La troisième et dernière interrogation est d'ordre juridique. Il apparaît, d'une façon assez évidente, que cet accord aura
des conséquences tout à fait préoccupantes en matière de droit de la concurrence. On peut parler, sans excès de langage,
d'abus de position dominante.
Pour ces trois raisons, monsieur le ministre, j'apprécierai la réponse que, au nom du Gouvernement, vous voudrez bien
nous apporter quant aux dispositions que le Gouvernement s'était engagé à prendre, dans la réponse qu'il m'avait
communiquée voilà quelques semaines, par rapport au projet qui désormais doit s'appliquer.
M. le président. La parole est à M. le ministre.
M. Jean-Claude Gayssot, ministre de l'équipement, des transports et du logement. Monsieur le sénateur, vous avez
souhaité savoir ce que le ministre de l'économie, des finances et de l'industrie entendait faire pour protéger les mutelles et
les compagnies d'assurances d'une atteinte à la libre concurrence qui pourrait découler de l'intervention d'un opérateur
public sur le marché de l'assurance dommages.

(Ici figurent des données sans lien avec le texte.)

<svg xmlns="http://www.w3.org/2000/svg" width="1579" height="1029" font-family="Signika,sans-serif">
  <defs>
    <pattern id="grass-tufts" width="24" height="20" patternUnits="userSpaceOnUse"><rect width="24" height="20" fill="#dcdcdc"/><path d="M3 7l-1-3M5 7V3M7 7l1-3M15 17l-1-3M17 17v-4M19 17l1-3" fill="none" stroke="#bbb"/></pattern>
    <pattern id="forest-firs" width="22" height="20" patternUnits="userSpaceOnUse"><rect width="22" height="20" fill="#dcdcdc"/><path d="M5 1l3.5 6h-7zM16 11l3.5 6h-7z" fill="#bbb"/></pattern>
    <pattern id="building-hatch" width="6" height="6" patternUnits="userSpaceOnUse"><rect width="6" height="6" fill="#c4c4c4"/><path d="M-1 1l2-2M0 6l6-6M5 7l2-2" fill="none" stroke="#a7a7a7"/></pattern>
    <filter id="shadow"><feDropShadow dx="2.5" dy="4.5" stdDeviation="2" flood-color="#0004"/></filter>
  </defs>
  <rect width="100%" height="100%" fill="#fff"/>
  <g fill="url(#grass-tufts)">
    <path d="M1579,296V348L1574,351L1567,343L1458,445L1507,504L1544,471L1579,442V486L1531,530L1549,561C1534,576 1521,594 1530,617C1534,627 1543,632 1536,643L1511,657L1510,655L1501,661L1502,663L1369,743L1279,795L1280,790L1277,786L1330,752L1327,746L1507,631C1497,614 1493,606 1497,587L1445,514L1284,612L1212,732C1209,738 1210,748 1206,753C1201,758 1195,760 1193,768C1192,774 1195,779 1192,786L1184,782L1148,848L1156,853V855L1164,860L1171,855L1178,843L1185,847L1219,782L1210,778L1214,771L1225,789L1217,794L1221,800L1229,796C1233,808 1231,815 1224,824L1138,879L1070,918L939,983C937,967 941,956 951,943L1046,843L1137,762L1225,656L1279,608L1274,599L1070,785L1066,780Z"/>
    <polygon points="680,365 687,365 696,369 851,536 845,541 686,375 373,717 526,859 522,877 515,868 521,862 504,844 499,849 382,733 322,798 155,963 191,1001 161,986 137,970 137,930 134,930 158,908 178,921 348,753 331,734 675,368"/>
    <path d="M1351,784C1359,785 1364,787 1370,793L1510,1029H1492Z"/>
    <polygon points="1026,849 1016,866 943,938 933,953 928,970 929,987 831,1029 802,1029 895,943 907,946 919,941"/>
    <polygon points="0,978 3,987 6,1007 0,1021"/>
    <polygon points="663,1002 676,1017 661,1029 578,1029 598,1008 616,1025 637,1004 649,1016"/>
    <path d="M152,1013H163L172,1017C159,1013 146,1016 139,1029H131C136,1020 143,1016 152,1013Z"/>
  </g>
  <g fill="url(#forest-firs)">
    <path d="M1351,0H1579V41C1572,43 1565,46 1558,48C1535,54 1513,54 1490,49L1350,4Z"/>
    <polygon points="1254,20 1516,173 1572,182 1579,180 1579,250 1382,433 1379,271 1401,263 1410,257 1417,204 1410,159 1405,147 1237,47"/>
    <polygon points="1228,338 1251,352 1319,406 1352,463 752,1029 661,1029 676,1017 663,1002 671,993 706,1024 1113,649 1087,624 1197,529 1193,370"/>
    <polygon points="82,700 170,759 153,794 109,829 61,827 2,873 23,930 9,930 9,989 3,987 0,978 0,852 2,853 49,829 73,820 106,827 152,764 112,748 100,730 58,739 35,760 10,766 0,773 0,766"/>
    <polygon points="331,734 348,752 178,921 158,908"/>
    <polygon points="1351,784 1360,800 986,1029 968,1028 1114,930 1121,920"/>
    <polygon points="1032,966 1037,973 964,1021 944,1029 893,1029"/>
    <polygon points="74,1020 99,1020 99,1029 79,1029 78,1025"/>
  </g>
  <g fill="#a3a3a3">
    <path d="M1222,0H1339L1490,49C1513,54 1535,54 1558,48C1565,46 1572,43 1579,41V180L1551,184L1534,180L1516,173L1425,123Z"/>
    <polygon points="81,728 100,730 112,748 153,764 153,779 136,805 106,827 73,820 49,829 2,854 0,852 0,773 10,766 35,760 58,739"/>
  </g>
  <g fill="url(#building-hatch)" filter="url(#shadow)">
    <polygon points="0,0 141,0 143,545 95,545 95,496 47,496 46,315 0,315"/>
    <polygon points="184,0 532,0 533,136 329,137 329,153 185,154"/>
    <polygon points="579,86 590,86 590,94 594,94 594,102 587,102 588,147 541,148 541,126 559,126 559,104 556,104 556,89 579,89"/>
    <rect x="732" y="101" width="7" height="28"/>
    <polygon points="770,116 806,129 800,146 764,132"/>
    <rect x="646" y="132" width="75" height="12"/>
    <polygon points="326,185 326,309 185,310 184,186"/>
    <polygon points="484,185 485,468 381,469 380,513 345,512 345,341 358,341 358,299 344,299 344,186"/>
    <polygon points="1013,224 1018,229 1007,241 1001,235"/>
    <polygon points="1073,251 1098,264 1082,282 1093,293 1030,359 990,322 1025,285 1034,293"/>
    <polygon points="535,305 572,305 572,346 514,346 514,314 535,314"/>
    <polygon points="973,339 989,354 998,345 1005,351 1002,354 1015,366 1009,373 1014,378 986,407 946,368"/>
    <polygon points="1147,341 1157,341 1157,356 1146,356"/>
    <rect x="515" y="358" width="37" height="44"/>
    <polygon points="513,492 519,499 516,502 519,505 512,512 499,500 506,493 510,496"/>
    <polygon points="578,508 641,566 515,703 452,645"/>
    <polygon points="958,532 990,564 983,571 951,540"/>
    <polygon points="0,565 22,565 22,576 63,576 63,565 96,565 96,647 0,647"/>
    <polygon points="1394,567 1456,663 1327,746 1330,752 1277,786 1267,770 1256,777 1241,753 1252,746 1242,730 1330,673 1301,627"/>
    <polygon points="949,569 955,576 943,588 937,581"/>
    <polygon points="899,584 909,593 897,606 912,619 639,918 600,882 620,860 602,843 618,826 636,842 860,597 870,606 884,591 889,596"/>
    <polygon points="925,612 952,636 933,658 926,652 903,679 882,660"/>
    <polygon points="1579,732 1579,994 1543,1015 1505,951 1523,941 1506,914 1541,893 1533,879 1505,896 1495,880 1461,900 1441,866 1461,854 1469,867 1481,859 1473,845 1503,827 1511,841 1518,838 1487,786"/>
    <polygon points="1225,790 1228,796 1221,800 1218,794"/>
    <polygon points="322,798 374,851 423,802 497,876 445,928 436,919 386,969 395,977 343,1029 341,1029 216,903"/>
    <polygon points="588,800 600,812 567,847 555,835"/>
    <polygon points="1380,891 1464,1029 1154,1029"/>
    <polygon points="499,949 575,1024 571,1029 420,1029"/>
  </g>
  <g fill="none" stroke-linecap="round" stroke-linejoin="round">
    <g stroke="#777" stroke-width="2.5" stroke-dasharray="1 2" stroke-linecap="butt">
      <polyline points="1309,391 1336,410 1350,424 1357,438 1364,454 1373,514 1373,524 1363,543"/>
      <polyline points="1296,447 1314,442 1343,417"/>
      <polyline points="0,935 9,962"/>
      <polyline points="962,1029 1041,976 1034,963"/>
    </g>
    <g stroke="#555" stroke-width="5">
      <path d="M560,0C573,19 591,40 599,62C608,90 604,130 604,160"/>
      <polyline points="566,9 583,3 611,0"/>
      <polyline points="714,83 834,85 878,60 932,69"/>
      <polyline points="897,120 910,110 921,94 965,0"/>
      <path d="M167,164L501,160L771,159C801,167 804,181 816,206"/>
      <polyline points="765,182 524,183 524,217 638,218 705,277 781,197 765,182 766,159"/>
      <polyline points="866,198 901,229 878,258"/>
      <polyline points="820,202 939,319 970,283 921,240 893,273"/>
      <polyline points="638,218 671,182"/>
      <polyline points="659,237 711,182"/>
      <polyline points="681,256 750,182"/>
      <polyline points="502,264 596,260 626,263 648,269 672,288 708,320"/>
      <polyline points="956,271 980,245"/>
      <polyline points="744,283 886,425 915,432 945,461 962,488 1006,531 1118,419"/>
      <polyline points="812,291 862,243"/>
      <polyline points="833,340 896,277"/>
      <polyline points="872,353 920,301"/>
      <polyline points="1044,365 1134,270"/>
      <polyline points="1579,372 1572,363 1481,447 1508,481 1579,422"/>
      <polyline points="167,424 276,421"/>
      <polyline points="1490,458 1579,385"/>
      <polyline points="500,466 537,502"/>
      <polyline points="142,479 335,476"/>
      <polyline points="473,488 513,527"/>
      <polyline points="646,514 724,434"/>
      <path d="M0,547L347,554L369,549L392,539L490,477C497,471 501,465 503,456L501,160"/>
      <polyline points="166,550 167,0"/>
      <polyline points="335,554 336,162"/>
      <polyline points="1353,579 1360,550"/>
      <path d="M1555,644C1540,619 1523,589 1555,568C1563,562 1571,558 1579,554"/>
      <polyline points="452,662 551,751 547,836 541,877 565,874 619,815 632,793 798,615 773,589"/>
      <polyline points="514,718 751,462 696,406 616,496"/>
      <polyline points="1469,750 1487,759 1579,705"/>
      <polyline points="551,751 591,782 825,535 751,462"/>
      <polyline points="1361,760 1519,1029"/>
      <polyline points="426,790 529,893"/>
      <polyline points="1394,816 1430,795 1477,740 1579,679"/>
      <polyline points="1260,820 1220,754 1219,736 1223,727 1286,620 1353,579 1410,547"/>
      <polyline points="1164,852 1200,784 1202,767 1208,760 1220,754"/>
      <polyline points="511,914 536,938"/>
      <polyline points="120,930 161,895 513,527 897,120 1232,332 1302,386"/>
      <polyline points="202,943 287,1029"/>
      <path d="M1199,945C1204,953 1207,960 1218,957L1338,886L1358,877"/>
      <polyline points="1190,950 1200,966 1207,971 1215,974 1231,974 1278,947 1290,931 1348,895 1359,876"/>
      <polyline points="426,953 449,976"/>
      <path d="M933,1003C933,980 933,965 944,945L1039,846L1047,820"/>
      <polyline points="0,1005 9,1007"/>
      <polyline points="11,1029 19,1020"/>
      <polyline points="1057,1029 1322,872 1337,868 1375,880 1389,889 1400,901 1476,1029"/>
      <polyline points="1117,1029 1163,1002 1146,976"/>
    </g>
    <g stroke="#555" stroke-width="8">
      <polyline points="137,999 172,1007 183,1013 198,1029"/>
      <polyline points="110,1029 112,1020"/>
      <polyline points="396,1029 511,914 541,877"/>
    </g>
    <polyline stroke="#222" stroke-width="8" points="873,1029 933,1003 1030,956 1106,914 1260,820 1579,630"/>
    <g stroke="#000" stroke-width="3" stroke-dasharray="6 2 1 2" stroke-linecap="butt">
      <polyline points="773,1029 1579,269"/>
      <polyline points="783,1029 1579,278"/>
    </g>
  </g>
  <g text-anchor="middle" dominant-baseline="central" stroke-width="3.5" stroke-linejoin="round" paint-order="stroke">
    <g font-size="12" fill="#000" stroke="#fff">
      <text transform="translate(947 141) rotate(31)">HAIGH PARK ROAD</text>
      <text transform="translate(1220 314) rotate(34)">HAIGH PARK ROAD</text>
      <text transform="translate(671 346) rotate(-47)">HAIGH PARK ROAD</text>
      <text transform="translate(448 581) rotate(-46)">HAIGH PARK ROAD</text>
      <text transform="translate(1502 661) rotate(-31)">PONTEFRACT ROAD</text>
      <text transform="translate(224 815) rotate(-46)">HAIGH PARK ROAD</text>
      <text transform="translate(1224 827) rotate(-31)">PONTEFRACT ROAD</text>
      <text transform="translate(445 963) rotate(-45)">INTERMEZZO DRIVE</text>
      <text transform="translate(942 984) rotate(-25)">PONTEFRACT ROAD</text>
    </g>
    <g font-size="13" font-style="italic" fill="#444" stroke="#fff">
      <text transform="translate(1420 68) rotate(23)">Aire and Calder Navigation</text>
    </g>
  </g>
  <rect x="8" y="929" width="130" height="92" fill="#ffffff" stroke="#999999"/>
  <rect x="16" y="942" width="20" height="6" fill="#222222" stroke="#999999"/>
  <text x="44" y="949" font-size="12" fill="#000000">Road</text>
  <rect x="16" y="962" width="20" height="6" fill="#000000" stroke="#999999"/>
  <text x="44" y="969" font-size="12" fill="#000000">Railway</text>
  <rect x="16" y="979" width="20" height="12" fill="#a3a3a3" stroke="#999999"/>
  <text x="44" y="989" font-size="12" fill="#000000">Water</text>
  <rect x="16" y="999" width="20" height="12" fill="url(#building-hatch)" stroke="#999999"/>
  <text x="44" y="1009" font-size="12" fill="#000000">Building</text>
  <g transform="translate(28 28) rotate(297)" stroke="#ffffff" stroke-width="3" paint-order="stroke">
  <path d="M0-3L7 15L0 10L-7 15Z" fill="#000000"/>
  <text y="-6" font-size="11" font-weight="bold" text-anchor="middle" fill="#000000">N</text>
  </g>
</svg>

Dès que la possibilité d'un accord entre La Poste et les AGF a été évoquée par la presse, M. Dominique Strauss-Kahn a
indiqué que, s'il venait à être confirmé, les pouvoirs publics examineraient un tel projet avec le souci de veiller à la situation
financière de La Poste, à l'équilibre du marché de l'assurance dommages, au respect des règles de concurrence et à la
solidité prudentielle des acteurs du marché.
La prise en compte de la situation et des perspectives du marché de l'assurance dommages entre donc pleinement dans
les réflexions que mènent les pouvoirs publics avec La Poste, à l'occasion de la négociation du contrat de plan de cet
établissement. Le Parlement sera, bien entendu, informé des résultats de ces discussions.
Tels sont, monsieur le sénateur, les éléments de réponse que je pouvais vous fournir au nom du ministre de l'économie,
des finances et de l'industrie.
M. Claude Huriet. Je demande la parole.
M. le président. La parole est à M. Huriet.
M. Claude Huriet. Je vous remercie, monsieur le ministre, mais c'est par courtoisie car, vous le comprenez bien, le
contenu de la réponse est totalement insatisfaisant. On en reste finalement aux engagements qui avaient été pris dans la
réponse qui m'avait été communiquée au mois d'octobre. Or, depuis, un élément nouveau est apparu puisqu'il s'agit non
plus d'un projet, mais d'un accord, donc d'un contrat. Aussi est-il nécessaire que le Gouvernement tienne les engagements
qu'il avait pris dans sa réponse écrite.
Je constate que, en l'état, les garanties en matière de droit de la concurrence ne sont pas respectées. L'empiétement d'un
établissement public sur une activité récemment privatisée constitue un précédent inquiétant.